* _What the task requires_
How many lines in the records below contain the string "qCreatedBy"? Case counts, and the reply should be the number alone.

* _Stored items_
:::
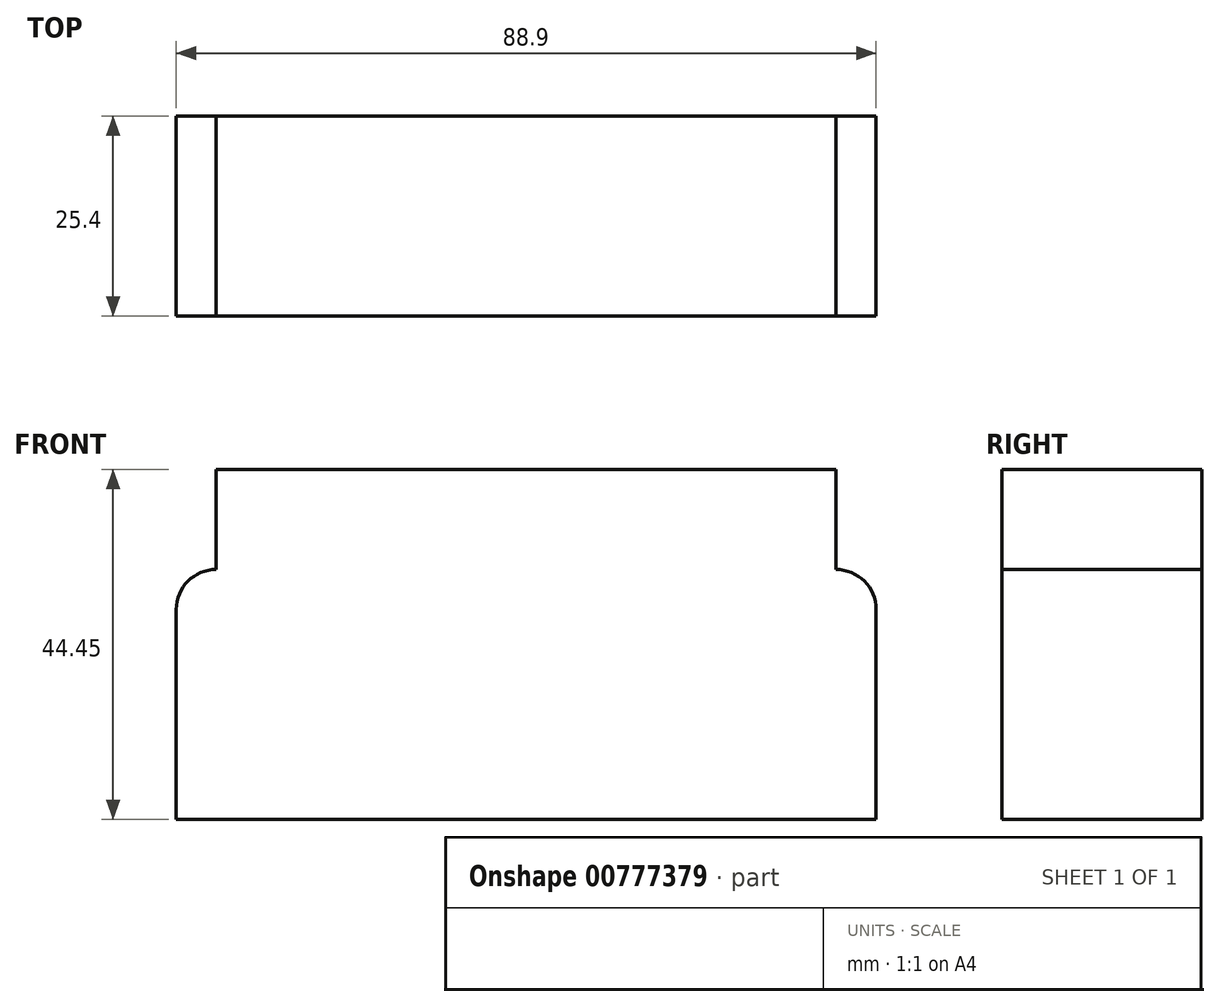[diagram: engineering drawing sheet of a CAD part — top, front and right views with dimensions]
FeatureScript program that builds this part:
annotation { "Feature Type Name" : "Feature", "Feature Type Description" : "" }
export const myFeature = defineFeature(function(context is Context, id is Id, definition is map)
    precondition{}
    {
        {
            var Q0;
            Q0=qCreatedBy(makeId("Front.planeOp"),FACE);
            var sketch = newSketch(context, id + "F0", { "sketchPlane" : qUnion([Q0])});
            skLineSegment(sketch, "E0.bottom", {"start": v(-88.9, 10.51) * mm, "end": v(0, 10.51) * mm});
            skLineSegment(sketch, "E0.top", {"start": v(-88.9, -21.24) * mm, "end": v(0, -21.24) * mm});
            skLineSegment(sketch, "E0.left", {"start": v(-88.9, 10.51) * mm, "end": v(-88.9, -21.24) * mm});
            skLineSegment(sketch, "E0.right", {"start": v(0, 10.51) * mm, "end": v(0, -21.24) * mm});
            skSolve(sketch);
        }
        {
            var Q0;
            Q0=makeQuery(id+"F0.imprint","IMPRINT",FACE,{"disambiguationData":[TD([[makeQuery(id+"F0.imprint","IMPRINT",EDGE,{"derivedFrom":sQuery(id+"F0.wireOp",EDGE,"E0.bottom")}),-1.0]])]});
            extrude(context, id + "F1", {"entities" : qUnion([Q0]), "depth" : 25.4 * mm, "offsetDistance" : 25.4 * mm});
        }
        {
            var Q0;
            Q0=makeQuery(id+"F1.opExtrude","SWEPT_EDGE",EDGE,{"disambiguationData":[OSD([sQuery(id+"F0.wireOp",EDGE,"E0.bottom"),sQuery(id+"F0.wireOp",EDGE,"E0.left")])]});
            var Q1;
            Q1=makeQuery(id+"F1.opExtrude","SWEPT_EDGE",EDGE,{"disambiguationData":[OSD([sQuery(id+"F0.wireOp",EDGE,"E0.bottom"),sQuery(id+"F0.wireOp",EDGE,"E0.right")])]});
            fillet(context, id + "F2", {"entities" : qUnion([Q0, Q1]), "radius" : 5.08 * mm, "tangentPropagation" : true, "allowEdgeOverflow" : false});
        }
        {
            var Q0;
            Q0=makeQuery(id+"F1.opExtrude","SWEPT_FACE",FACE,{"disambiguationData":[OSD([sQuery(id+"F0.wireOp",EDGE,"E0.bottom")])]});
            extrude(context, id + "F3", {"entities" : qUnion([Q0]), "operationType" : NewBodyOperationType.ADD, "depth" : 12.7 * mm, "offsetDistance" : 25.4 * mm});
        }
    });
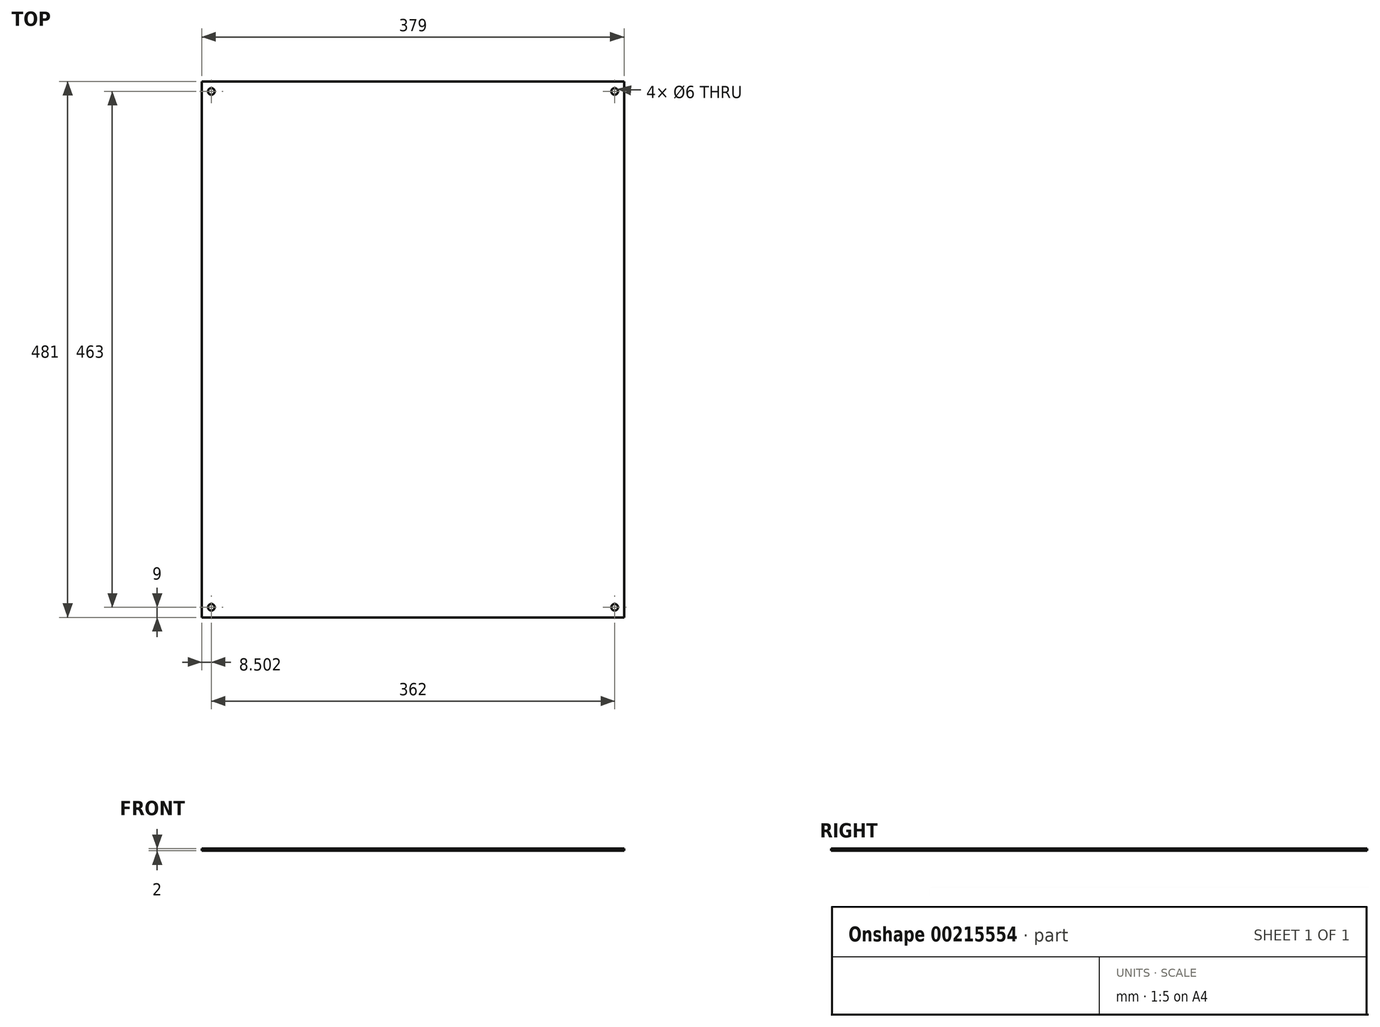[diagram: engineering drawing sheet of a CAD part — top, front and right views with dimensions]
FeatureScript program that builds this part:
annotation { "Feature Type Name" : "Feature", "Feature Type Description" : "" }
export const myFeature = defineFeature(function(context is Context, id is Id, definition is map)
    precondition{}
    {
        {
            var Q0;
            Q0=qCreatedBy(makeId("Top.planeOp"),FACE);
            var sketch = newSketch(context, id + "F0", { "sketchPlane" : qUnion([Q0])});
            skLineSegment(sketch, "E0.bottom", {"start": v(4.16, 0) * mm, "end": v(383.16, 0) * mm});
            skLineSegment(sketch, "E0.top", {"start": v(4.16, 481) * mm, "end": v(383.16, 481) * mm});
            skLineSegment(sketch, "E0.left", {"start": v(4.16, 0) * mm, "end": v(4.16, 481) * mm});
            skLineSegment(sketch, "E0.right", {"start": v(383.16, 0) * mm, "end": v(383.16, 481) * mm});
            skCircle(sketch, "E1", {"center": v(12.66, 9) * mm, "radius": 3 * mm});
            skCircle(sketch, "E2", {"center": v(12.66, 472) * mm, "radius": 3 * mm});
            skCircle(sketch, "E3", {"center": v(374.66, 472) * mm, "radius": 3 * mm});
            skCircle(sketch, "E4", {"center": v(374.66, 9) * mm, "radius": 3 * mm});
            skSolve(sketch);
        }
        {
            var Q0;
            Q0 = qSketchRegion(id + "F0", true);
            extrude(context, id + "F1", {"entities" : qUnion([Q0]), "depth" : 2 * mm});
        }
    });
:::
* _Answer to this task_
2